Essentially, this part of the rule is set up to make sure water used in irrigation and other farming processes doesn’t have E. coli or other pathogens. The runoff from grazing fields is one potential source of contamination.

“If you’re using irrigation from an open water source, that being a canal or a reservoir, you have to treat that water before it goes out in the field,” Daniels said. “An irrigation event could be thousands of acre-feet in a field. A lot of water.”

And, Daniels noted, there’s still debate on how contaminated water leads to a crop that actually makes people sick.

“There are folks that believe that there’s potentially uptake of the plant roots of contaminants that can lead to ill consumers, but studies show that the plants natural defenses will eliminate the pathogen in a few days,” he said. “We know that radiation reduces surface contamination if its on the outside of the plant if allowed enough time.”
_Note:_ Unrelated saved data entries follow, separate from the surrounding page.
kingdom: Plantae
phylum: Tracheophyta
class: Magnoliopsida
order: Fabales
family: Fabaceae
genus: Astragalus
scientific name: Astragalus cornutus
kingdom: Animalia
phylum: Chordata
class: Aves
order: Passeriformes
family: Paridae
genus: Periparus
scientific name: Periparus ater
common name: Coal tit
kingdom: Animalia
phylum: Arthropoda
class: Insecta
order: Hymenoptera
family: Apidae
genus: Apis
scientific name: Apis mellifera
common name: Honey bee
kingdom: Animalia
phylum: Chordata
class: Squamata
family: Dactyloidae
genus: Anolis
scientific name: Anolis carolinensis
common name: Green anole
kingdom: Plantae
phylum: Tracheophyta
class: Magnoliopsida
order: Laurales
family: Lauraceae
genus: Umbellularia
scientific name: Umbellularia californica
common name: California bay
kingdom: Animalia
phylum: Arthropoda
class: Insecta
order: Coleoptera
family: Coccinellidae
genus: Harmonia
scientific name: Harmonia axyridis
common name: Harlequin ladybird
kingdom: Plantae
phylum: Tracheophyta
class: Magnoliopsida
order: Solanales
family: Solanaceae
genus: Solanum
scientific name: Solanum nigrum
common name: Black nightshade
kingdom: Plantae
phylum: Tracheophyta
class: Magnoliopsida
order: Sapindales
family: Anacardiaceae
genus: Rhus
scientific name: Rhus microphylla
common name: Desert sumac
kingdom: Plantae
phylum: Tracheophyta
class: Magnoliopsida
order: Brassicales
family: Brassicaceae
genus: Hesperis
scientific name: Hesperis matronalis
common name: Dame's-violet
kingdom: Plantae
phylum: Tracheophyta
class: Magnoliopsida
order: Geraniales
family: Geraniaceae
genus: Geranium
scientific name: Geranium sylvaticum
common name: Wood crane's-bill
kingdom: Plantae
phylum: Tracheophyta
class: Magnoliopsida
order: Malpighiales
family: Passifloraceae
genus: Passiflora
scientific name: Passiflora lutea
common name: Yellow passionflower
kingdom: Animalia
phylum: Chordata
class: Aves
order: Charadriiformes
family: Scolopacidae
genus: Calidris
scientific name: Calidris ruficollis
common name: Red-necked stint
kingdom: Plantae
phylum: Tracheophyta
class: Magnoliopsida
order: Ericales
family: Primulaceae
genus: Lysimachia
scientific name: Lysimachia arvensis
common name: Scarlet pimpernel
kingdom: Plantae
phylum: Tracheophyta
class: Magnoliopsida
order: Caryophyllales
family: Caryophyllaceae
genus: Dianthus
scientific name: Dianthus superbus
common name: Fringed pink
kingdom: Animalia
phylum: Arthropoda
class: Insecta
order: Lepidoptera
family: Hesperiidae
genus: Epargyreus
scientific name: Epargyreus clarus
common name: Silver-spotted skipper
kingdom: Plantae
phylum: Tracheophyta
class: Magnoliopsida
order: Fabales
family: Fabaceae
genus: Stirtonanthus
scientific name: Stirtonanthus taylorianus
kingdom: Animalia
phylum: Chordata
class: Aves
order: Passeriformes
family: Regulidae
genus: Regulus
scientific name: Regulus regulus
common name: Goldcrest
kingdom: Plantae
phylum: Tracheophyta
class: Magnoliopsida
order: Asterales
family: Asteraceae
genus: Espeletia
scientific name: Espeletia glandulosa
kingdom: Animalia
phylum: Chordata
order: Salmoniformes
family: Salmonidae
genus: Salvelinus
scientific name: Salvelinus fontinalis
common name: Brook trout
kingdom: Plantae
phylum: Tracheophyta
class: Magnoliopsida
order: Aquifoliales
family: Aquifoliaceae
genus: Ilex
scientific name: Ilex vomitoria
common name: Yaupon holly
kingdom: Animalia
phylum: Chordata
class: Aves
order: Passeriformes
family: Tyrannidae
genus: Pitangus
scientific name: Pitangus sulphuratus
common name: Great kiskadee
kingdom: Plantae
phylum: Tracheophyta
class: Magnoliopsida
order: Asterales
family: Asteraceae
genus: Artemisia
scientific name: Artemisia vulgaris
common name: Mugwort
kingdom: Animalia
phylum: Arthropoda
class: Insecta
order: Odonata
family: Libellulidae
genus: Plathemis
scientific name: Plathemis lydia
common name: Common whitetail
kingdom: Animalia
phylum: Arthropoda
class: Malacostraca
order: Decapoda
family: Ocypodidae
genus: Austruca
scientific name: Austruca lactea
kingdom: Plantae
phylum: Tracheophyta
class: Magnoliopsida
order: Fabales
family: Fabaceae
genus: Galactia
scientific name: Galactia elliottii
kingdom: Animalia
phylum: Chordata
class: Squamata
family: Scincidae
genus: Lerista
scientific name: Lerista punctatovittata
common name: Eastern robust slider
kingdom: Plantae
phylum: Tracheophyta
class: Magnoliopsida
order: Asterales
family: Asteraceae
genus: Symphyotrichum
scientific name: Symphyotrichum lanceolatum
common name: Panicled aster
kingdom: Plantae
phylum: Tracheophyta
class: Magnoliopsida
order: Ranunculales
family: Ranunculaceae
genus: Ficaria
Another part of the rule that Daniels said needs continued focus is soil amendments. The industry, he said, relies on soil amendments that come from animal sources such as cow and chicken manures, fishmeal and more. For many farmers, it represents a win-win of fertilizing crops and eliminating a waste stream.

“However, it does come from sources that are pathogenic,” Daniels said.

While the leafy greens amendment, and subsequently FSMA, include controls that require a COA saying soil amendments are free of pathogens, that’s about as far as it goes.

“I don’t feel that just asking for a COA for that particular lot that’s being delivered is enough.” Daniels said. “I think we need to go back to those suppliers and ask for more control from them.”

At the end of the day, Daniels said FSMA’s Produce Safety Rule should help nudge growers to look at their food safety plans and programs and give them more insight into the processing side of things, bringing the entire industry closer together on the idea of food safety.

For example, a grower can do everything right, but if somebody at the production facility ignores a control, or a trucker allows product to be unloaded and left on a dock exposed to the elements, or a retailer displays bagged salads in an unrefrigerated island, any one of those acts could lead to an ill consumer.

“FSMA is forcing all sectors of the supply chain to better understand the impact and the responsibility they have in food safety,” he said. “It helps processors understand the risks on the growing side.”